A relatively empty office space doesn’t keep Uhland Elementary Principal Cynthia Vasquez from dreaming big.
Furniture for the brand new campus is still a few weeks away, but for now, a simple table and a few chairs are all she needs to begin planning for the school’s first year of operation.
Among the list is preparing for a parent-advocated standardized dress code, which will make Uhland only one of two Hays CISD campuses to have it.
Vasquez believes having a simplified dress code will not only prevent possible bullying issues, but could very well help promote confidence in students who have been historically underprivileged.
“If we’re dressed for success and we’re dressed the same way, it sends the message that we’re a big family and we’re all in this together,” Vasquez said.
Discussion on a standardized dress code began in March between future Uhland Elementary parents and campus administration. The discussion eventually led to the creation of an online survey for parents in April to weigh in, which was then followed by a paper survey sent out in May.
Total results showed 78 percent of 267 respondents supported standardized dress of some kind. During meetings, parents felt the dress code would diminish bullying and would be cost effective for some parents. The support led Vasquez and her staff to implement a standardized dress, which will be a blue polo shirt and a khaki bottom.
Vasquez said standardized dress differs from a uniform as the latter requires students to wear the exact same tops and bottoms. Vasquez said budget constraints led the campus to possibly push the idea of a uniform to another year.
Tim Savoy, Hays CISD public information officer, said the district does not have a centralized directive on whether or not to call for uniforms or standardized dress. Instead, the district leaves that decision up to campus administrators, who can “set the tone and culture of a campus.”
Simon Middle School is the only campus to require uniforms in Hays CISD. McCormick Middle School required uniforms when it first opened in 2016, but parents advocated for a change in the policy at teh start of the 2017 school year.
However, Hays CISD does have a “framework” dress code, which helps to shape more specific ones at each campus. Savoy said
“It’s better to have an approach where it’s a campus-based decision, than to have a one-size-fits-all decision,” Savoy said. “It gives campuses and neighborhoods that attend those schools a chance to have a voice.”
Vasquez said she was “very intrigued” to see many parents were on board with standardized dress code, and were happy to see parent involvement. But she was surprised by parents’ beliefs regarding standardized dress.
An “eye-opening” discovery for administrators came when first and second grade parents relayed stories of children pointing out differences in what others are wearing. Vasquez said while they urge students to be respectful, the “dressing part of it goes unnoticed,” and that it might happen more often than people think.
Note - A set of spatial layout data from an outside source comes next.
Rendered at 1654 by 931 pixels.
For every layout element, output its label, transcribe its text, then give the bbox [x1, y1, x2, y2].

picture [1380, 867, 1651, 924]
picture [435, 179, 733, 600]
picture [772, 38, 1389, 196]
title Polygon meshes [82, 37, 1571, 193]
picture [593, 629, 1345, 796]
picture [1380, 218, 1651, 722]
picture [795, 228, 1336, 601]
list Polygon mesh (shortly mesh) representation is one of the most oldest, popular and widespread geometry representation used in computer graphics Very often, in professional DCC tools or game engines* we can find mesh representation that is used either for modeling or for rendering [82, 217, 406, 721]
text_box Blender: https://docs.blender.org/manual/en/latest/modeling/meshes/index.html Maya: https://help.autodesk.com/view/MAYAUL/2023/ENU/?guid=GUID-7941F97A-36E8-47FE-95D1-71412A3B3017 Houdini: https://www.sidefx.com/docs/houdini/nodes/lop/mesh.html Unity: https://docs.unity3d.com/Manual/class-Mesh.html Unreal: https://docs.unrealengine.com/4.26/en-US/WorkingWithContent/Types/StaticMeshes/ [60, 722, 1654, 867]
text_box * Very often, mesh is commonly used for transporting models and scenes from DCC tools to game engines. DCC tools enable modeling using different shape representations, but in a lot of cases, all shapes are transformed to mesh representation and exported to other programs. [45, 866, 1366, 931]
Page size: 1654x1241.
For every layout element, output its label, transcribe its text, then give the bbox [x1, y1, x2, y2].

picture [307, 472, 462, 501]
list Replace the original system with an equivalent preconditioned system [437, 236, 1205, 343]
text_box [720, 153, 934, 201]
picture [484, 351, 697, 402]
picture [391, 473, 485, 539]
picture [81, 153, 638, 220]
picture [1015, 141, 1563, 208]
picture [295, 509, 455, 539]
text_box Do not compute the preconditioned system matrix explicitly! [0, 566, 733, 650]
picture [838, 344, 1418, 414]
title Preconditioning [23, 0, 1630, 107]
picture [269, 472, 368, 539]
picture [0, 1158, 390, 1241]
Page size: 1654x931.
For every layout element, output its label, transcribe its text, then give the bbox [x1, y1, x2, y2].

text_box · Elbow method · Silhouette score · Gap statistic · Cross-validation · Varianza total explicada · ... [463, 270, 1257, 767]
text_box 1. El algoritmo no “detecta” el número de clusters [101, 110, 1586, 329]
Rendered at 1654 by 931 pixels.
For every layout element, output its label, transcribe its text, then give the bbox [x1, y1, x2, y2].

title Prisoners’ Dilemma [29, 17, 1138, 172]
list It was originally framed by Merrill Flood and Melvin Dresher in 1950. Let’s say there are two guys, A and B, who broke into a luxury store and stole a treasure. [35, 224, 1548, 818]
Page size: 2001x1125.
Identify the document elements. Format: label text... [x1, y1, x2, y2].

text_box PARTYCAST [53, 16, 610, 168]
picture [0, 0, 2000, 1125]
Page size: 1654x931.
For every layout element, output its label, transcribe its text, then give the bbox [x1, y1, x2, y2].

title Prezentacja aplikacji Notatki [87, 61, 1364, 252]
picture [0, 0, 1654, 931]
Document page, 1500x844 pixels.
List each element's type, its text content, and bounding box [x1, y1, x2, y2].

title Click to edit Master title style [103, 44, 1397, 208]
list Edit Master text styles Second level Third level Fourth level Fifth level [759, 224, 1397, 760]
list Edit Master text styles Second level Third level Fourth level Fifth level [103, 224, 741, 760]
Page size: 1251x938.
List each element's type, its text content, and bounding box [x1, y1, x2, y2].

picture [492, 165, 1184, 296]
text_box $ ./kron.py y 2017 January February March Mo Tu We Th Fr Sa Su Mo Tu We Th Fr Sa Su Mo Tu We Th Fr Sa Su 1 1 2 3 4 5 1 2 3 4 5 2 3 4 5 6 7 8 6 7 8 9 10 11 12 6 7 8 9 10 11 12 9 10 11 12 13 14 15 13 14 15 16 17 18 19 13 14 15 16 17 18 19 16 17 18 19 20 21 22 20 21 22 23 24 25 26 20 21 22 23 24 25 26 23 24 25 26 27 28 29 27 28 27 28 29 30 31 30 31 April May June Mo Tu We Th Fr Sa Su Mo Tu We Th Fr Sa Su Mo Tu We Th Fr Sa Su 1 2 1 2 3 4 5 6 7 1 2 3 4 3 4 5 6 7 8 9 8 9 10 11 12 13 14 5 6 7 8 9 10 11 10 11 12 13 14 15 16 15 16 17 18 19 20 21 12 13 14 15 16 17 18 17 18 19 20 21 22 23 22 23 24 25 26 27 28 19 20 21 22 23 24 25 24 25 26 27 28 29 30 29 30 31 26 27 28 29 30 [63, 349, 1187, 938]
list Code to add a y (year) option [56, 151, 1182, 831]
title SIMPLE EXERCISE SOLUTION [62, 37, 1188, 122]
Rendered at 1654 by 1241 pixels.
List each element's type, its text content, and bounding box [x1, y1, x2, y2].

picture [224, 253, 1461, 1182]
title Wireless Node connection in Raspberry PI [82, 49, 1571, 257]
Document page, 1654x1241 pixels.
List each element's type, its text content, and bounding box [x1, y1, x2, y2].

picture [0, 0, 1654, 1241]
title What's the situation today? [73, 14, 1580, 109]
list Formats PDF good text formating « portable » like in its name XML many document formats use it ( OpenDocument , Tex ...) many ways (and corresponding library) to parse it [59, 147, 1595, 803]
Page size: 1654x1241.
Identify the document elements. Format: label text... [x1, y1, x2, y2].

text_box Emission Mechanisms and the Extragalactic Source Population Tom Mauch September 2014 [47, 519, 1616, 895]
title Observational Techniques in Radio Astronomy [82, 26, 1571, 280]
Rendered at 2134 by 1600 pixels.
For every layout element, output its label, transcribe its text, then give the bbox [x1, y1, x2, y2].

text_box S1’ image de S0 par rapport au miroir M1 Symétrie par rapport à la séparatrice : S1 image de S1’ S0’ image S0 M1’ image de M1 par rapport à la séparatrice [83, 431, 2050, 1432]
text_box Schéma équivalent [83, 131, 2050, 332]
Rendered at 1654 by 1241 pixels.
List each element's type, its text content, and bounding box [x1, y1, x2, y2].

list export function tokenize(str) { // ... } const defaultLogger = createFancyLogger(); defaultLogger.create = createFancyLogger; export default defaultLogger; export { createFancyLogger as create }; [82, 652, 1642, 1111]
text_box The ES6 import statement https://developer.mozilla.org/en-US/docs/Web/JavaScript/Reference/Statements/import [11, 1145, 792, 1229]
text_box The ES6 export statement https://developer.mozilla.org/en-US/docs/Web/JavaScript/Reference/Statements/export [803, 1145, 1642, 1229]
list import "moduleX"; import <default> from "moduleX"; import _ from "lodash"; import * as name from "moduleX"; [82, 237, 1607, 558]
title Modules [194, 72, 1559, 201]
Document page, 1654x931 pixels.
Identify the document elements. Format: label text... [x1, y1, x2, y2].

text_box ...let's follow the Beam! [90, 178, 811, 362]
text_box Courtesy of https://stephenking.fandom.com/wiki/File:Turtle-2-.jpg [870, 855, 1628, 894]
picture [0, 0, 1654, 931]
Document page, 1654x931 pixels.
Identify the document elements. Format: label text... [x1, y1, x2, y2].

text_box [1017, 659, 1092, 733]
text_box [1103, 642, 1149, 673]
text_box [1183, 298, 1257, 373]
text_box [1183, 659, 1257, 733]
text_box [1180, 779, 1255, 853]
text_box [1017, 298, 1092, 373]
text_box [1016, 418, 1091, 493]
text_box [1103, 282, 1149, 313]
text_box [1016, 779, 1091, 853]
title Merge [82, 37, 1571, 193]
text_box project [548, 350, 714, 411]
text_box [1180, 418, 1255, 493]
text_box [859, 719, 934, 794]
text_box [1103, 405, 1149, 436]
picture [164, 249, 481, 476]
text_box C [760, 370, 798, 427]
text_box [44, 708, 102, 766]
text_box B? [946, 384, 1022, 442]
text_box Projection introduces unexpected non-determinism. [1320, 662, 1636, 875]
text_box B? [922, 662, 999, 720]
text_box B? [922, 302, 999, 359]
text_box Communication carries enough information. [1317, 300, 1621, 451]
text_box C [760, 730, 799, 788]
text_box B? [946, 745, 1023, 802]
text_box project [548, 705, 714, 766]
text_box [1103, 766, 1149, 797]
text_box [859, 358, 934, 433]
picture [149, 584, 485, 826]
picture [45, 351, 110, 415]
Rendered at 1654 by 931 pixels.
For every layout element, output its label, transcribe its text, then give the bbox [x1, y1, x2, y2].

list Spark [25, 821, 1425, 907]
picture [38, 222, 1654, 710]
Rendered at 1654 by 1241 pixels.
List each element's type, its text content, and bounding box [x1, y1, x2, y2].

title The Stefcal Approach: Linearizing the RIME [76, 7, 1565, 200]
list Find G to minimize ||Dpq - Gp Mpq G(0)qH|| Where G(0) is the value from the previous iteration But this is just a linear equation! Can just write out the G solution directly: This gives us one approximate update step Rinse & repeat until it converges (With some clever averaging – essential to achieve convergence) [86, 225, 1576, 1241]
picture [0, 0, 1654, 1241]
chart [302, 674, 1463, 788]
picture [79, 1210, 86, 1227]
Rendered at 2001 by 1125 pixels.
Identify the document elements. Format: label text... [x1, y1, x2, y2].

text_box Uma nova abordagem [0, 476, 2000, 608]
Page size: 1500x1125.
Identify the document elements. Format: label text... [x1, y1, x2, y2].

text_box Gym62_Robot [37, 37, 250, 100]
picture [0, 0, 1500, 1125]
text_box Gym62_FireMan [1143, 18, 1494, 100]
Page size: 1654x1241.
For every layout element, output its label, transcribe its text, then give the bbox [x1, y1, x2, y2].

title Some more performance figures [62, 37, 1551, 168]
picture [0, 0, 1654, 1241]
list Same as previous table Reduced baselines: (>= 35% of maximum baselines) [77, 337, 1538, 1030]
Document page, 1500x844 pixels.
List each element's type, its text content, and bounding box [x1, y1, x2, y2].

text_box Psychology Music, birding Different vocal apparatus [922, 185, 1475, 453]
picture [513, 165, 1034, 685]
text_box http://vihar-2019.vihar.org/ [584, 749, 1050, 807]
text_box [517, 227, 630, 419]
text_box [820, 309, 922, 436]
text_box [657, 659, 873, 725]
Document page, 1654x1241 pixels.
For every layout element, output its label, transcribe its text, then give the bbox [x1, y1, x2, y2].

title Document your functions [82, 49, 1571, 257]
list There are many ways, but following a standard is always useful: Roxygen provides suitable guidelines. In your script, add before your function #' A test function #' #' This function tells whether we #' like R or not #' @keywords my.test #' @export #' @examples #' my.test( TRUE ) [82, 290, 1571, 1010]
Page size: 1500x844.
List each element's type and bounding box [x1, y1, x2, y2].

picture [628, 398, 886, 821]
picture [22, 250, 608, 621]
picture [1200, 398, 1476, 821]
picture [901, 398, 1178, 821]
“Parents felt it’s a form of bullying,” Vasquez said. “For a child being that young, they feel like someone hurts their feelings because they weren’t wearing a certain piece of clothing.”
Uhland Elementary administrators also believe having a standardized dress code could help improve the confidence of students who are struggling academically.
Vasquez said dressing for success could help boost student self-confidence, which could reflect in their grades.
“They need to be able to believe in themselves,” Vasquez said. “The academics will then be on par. If we have kids who are not confident in themselves, many times they struggle.”
Having standardized dress might ease financial strain on parents, allowing them the option to focus on buying a few sets of shirts and pants for the semester, Vasquez said.
Parent liasons will also plan to purchase shirts and pants in bulk to help students who might not be able to afford them.
As the school year continues, Vasuez said she will gauge parent feedback on whether to possibly move to uniforms next year.
“I think parents are intrigued. They like the idea of having a uniform,” Vasquez said. “We’re not opposed to moving to uniforms completely. “
Uhland Elementary, which was constructed as part of Hays CISD’s $250 million May 2017 bond, opens this August.